Will 2015 be the last Fourth of July? Probably not. The San Diego beachgoers in the video above will still want to celebrate with a brewski or three, even though — other than one Italian tourist — none of them seemed to know what in the Sam Hill this holiday is about. (Something to do with independence? From whom?) Talk about low-information voters. These guys would have been low-information in the Paleolithic Age.
But speaking of ages, among the many unpleasant outcomes of the Age of Obama has been the virtual disappearance of American patriotism, unless, of course, you ask Obama himself. Our president rules the USA rather like Franz Joseph ruled the Austro-Hungarian Empire back in the nineteenth century. As fans of John Osborne will recall, the British playwright used one of the emperor’s more famous quotes for the title of his play A Patriot for Me (“Ask not whether the man is a patriot — is he a patriot for me?”)
That fits Obama to a T — and probably a U, V, W, X, Y and Z as well. After all, he is the man who assures us he successfully reformed our healthcare and saved our economy despite adding about eight trillion to the national debt (nearly doubling it) and overseeing an all-time low in labor participation, approaching a hundred million souls not even looking for work. (Why should they? They can get all the sushi they want on food stamps anyway.)
Okay, there have been a few setbacks on the racial front, but not to worry. He is a master of foreign affairs. So what if those religious sociopaths in Tehran get the bomb? They’re our friends now. We’re not going to be any higher than third or fourth on their target list. And, yes, it’s true that jayvee team from Rakka has taken over half of Iraq and Syria and is threatening just about everywhere else (including wherever you are right now) but that’s sports. Upsets happen. Didn’t you see Nadal go out in the third round at Wimbledon on Thursday?

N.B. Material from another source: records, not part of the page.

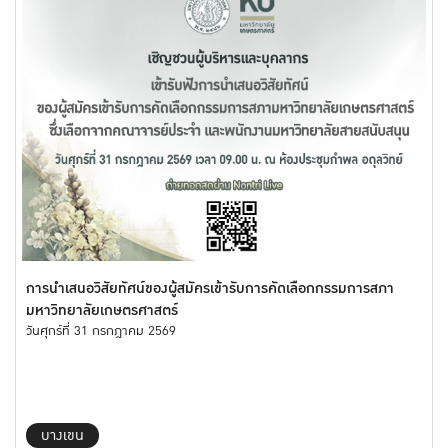
การนำเสนอวิสัยทัศน์ของผู้สมัครเข้ารับการคัดเลือกกรรมการสภา
มหาวิทยาลัยเกษตรศาสตร์
วันศุกร์ที่ 31 กรกฎาคม 2569
บางเขน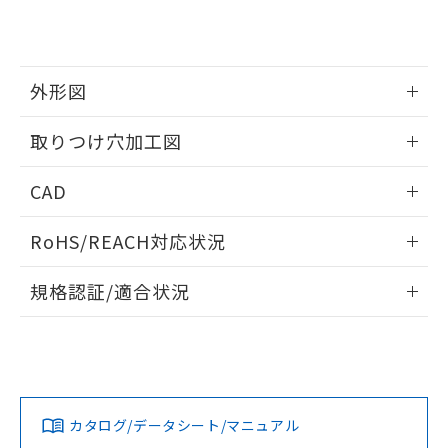
り、2022年1月12日より割愛しておりま
す。
外形図
情報更新：2026/05/21
取りつけ穴加工図
情報更新：2026/05/21
CAD
ログイン/会員登録いただくと、CADデータをダウンロー
RoHS/REACH対応状況
ドすることができます。
情報更新：2026/7/29
規格認証/適合状況
ログイン/会員登録
EU RoHS
注意事項・凡例
A22NL-BNM-TRA-P102-RAについての規格認証/適合状況に
ついては、「カスタマーサポートセンタ お客様相談室」また
は貴社担当オムロン営業員または販売店にお問い合わせくだ
対応状況
対応予定月
※1
※2
さい。
ダウンロードデータをご利用いただく前に、以下を必ずお読
みください。
カタログ/データシート/マニュアル
対応済み
ソフトウェアの使用条件
お問い合わせ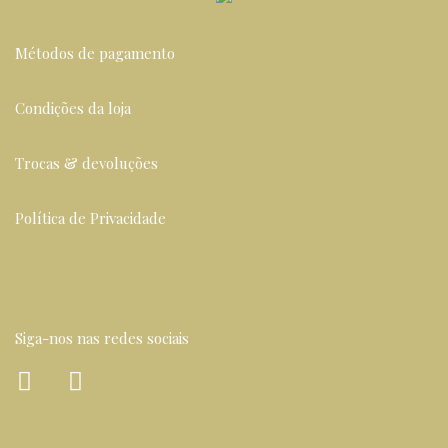
Métodos de pagamento
Condições da loja
Trocas & devoluções
Política de Privacidade
Siga-nos nas redes sociais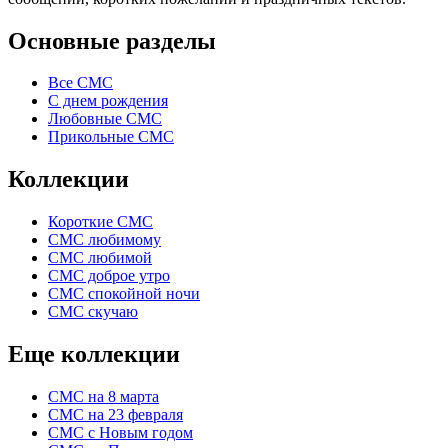
Основные разделы
Все СМС
С днем рождения
Любовные СМС
Прикольные СМС
Коллекции
Короткие СМС
СМС любимому
СМС любимой
СМС доброе утро
СМС спокойной ночи
СМС скучаю
Еще коллекции
СМС на 8 марта
СМС на 23 февраля
СМС с Новым годом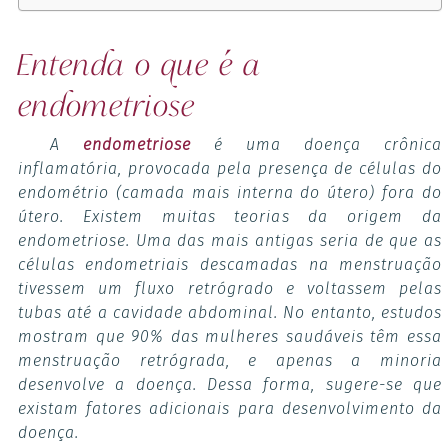
Entenda o que é a
endometriose
A
endometriose
é uma doença crônica
inflamatória, provocada pela presença de células do
endométrio (camada mais interna do útero) fora do
útero. Existem muitas teorias da origem da
endometriose. Uma das mais antigas seria de que as
células endometriais descamadas na menstruação
tivessem um fluxo retrógrado e voltassem pelas
tubas até a cavidade abdominal. No entanto, estudos
mostram que 90% das mulheres saudáveis têm essa
menstruação retrógrada, e apenas a minoria
desenvolve a doença. Dessa forma, sugere-se que
existam fatores adicionais para desenvolvimento da
doença.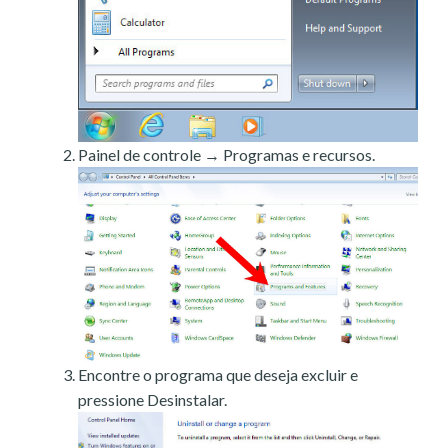
Painel de controle → Programas e recursos.
Encontre o programa que deseja excluir e
pressione Desinstalar.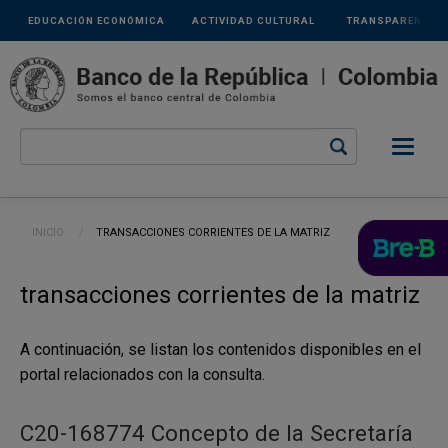
Links
Pasar al contenido principal
EDUCACIÓN ECONÓMICA
ACTIVIDAD CULTURAL
TRANSPARENCIA
secundarios
Ruta de navegación
INICIO
CURRENT:
TRANSACCIONES CORRIENTES DE LA MATRIZ
transacciones corrientes de la matriz
A continuación, se listan los contenidos disponibles en el
portal relacionados con la consulta.
C20-168774 Concepto de la Secretaría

So Fourth of July, shmourth of July… who cares? Patriotism, as Samuel Johnson told us, is the last refuge of scoundrels. All those people who yell “USA! USA!” at pep rallies and the Olympics are refugees from that Paleolithic Age. Get with the program. Patriotism is so 2007. As long as your burgers are made with grass-fed beef and you promise not to recite the word “melting pot,” everything’s cool.
Okay, enough of the sarcasm. I have something serious to say. I’m one sad American on Fourth of July weekend 2015. I miss my country and I want it back. I keep thinking of that quote attributed to Benjamin Franklin when he emerged from the Constitutional Convention. “Well, Doctor, what have we got—a republic or a monarchy?” “A republic, if you can keep it.”
Right now we’re not doing a very good job of keeping it. If Franklin were here, he’d probably tell us we already lost it. Whose fault is that? Obama and his claque of true believers. Sure, but we can’t do anything about them. They are who they are. If we want the country back that we grew up in, whether we are 30, 40 or on up, we have to fight for it as hard as they did in 1776. So get out your muskets and your iPhones. We’re at Valley Forge all over again. I don’t want this Fourth of July to be the last — and I’m sure you don’t either.
Okay, let’s fire up the barbie and have some fun. Happy Fourth!